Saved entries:
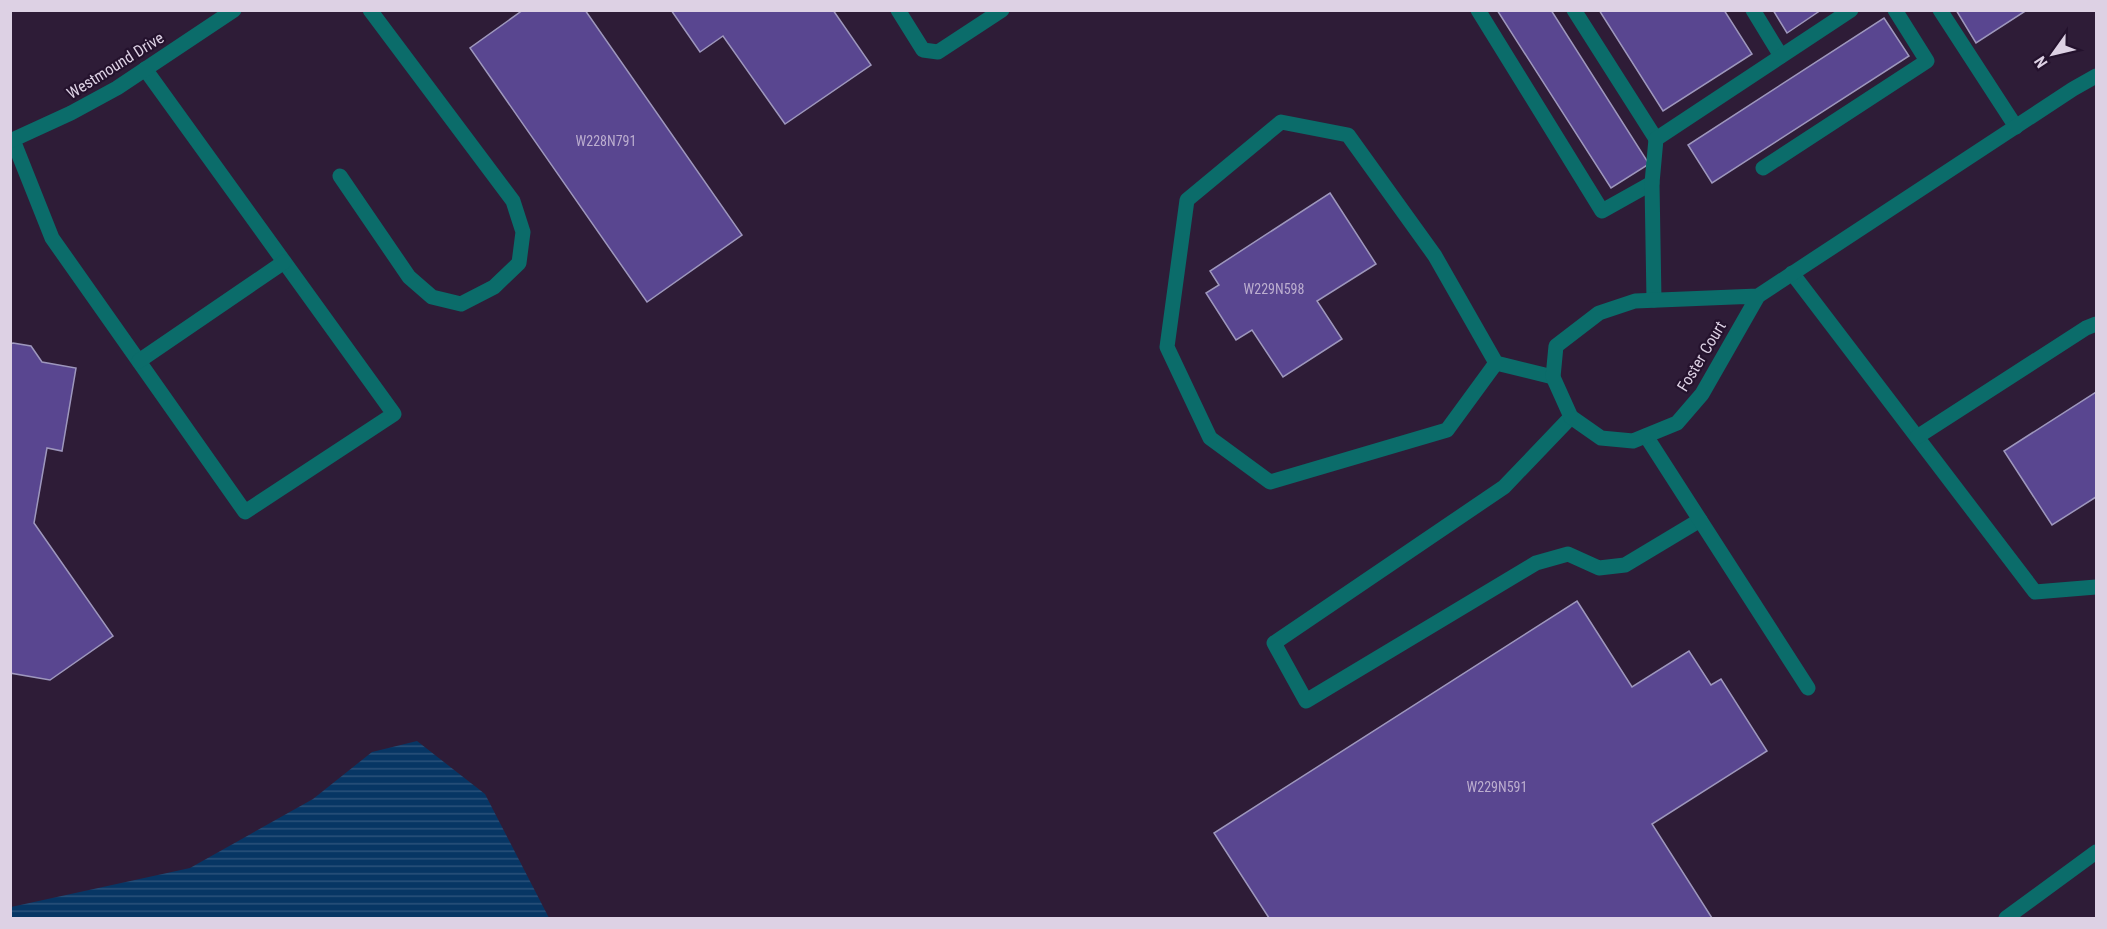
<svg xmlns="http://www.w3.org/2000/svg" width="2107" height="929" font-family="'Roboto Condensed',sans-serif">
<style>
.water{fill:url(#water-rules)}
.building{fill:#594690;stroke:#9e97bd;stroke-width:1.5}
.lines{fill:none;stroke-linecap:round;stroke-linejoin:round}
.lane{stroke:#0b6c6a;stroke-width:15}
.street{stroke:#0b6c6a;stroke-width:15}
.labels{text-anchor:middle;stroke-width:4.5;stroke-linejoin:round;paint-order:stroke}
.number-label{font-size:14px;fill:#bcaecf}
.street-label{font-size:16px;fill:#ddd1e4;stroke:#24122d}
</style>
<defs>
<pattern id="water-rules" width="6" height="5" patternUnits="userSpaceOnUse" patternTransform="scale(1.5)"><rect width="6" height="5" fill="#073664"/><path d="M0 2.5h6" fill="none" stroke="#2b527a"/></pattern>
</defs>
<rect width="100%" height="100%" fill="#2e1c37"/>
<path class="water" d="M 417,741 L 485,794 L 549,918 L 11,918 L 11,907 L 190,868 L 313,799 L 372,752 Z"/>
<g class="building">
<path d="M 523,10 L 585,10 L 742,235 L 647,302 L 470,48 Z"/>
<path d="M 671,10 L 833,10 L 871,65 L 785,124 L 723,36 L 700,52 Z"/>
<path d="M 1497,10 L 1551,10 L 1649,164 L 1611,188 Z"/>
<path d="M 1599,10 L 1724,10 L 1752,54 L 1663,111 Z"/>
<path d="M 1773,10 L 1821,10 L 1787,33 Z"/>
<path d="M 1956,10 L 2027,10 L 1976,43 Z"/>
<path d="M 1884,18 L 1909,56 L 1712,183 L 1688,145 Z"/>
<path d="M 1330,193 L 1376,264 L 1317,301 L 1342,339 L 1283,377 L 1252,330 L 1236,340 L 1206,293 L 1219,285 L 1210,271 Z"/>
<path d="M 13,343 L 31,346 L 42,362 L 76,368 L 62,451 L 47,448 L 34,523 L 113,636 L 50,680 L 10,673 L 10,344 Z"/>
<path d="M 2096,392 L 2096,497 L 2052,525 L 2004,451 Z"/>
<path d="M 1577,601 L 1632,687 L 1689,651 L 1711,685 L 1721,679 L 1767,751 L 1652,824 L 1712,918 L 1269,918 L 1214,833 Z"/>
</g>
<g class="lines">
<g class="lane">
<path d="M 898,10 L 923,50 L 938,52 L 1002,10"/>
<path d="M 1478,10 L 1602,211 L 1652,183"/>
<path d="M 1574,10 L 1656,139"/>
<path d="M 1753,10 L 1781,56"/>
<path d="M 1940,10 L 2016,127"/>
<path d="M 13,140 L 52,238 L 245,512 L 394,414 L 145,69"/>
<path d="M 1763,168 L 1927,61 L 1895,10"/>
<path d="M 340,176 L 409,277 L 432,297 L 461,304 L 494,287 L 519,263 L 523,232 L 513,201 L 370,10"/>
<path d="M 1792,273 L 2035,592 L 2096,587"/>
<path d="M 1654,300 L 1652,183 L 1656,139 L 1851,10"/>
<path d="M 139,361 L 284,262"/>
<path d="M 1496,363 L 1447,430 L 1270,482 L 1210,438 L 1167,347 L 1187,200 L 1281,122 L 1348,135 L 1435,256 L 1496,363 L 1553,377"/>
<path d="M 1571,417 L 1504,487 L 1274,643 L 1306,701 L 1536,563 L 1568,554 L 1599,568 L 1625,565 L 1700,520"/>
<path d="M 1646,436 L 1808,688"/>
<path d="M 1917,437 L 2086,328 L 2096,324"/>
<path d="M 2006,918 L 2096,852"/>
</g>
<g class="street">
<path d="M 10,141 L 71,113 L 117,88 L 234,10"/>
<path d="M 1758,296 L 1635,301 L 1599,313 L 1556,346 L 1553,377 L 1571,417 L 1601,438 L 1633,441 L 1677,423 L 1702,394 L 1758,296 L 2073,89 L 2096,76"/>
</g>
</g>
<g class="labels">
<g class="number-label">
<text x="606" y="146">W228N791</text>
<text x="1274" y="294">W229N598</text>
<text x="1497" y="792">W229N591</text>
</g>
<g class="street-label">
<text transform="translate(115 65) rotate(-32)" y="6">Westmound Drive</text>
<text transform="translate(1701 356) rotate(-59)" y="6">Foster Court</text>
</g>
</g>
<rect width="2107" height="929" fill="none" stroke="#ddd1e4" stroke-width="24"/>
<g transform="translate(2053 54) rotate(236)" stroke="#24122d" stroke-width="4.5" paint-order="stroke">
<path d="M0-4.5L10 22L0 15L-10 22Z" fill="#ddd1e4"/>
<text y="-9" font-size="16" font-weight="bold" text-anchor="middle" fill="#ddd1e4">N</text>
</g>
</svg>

Assignment:
Return every line above where "lines" appears.

Exercise result:
.lines{fill:none;stroke-linecap:round;stroke-linejoin:round}
<g class="lines">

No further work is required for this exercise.